# Dataset entries:
◆ ◆ ◆ ◆ ◆
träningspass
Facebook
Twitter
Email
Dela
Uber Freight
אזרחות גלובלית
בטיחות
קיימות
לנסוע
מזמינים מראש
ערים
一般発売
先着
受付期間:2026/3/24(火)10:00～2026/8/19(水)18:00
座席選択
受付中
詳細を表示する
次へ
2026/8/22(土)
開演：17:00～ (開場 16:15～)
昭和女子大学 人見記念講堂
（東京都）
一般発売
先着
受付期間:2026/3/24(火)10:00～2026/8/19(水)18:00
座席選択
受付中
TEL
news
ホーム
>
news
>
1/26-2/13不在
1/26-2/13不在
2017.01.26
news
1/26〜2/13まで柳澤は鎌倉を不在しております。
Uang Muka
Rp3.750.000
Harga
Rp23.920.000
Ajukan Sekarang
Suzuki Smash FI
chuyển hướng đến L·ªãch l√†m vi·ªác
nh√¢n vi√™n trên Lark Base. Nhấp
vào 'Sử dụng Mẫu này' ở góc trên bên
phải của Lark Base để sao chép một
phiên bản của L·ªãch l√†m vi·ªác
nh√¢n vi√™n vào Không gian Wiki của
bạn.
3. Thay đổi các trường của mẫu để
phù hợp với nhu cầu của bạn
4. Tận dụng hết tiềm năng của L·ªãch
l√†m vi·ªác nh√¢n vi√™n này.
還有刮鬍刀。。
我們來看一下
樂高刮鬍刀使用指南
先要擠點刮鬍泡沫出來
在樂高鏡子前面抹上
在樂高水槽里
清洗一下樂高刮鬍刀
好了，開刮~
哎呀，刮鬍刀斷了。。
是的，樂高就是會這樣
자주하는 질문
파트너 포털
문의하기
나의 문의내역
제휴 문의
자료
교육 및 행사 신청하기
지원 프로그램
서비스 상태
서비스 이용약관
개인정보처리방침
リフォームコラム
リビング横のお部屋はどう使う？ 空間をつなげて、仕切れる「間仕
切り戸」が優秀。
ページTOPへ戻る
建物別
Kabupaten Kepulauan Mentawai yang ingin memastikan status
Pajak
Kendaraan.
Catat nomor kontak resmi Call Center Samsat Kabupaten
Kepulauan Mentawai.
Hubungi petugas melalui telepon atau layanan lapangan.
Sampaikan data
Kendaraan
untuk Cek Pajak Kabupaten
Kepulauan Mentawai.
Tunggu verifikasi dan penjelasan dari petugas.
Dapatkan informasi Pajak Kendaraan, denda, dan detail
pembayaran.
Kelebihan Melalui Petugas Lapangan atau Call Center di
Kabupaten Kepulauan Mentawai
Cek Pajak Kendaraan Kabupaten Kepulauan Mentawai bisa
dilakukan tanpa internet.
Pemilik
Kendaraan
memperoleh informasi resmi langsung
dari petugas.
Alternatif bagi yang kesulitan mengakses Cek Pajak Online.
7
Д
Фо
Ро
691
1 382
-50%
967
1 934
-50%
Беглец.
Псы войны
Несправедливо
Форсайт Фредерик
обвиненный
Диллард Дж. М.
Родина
◆ ◆ ◆ ◆ ◆
# ASSIGNMENT:
Exactly the lines from the start of the entries through the one bearing "phiên bản của L·ªãch l√†m vi·ªác" are to be output, with both ends included.

# ANSWER TO THIS PROBLEM:
träningspass
Facebook
Twitter
Email
Dela
Uber Freight
אזרחות גלובלית
בטיחות
קיימות
לנסוע
מזמינים מראש
ערים
一般発売
先着
受付期間:2026/3/24(火)10:00～2026/8/19(水)18:00
座席選択
受付中
詳細を表示する
次へ
2026/8/22(土)
開演：17:00～ (開場 16:15～)
昭和女子大学 人見記念講堂
（東京都）
一般発売
先着
受付期間:2026/3/24(火)10:00～2026/8/19(水)18:00
座席選択
受付中
TEL
news
ホーム
>
news
>
1/26-2/13不在
1/26-2/13不在
2017.01.26
news
1/26〜2/13まで柳澤は鎌倉を不在しております。
Uang Muka
Rp3.750.000
Harga
Rp23.920.000
Ajukan Sekarang
Suzuki Smash FI
chuyển hướng đến L·ªãch l√†m vi·ªác
nh√¢n vi√™n trên Lark Base. Nhấp
vào 'Sử dụng Mẫu này' ở góc trên bên
phải của Lark Base để sao chép một
phiên bản của L·ªãch l√†m vi·ªác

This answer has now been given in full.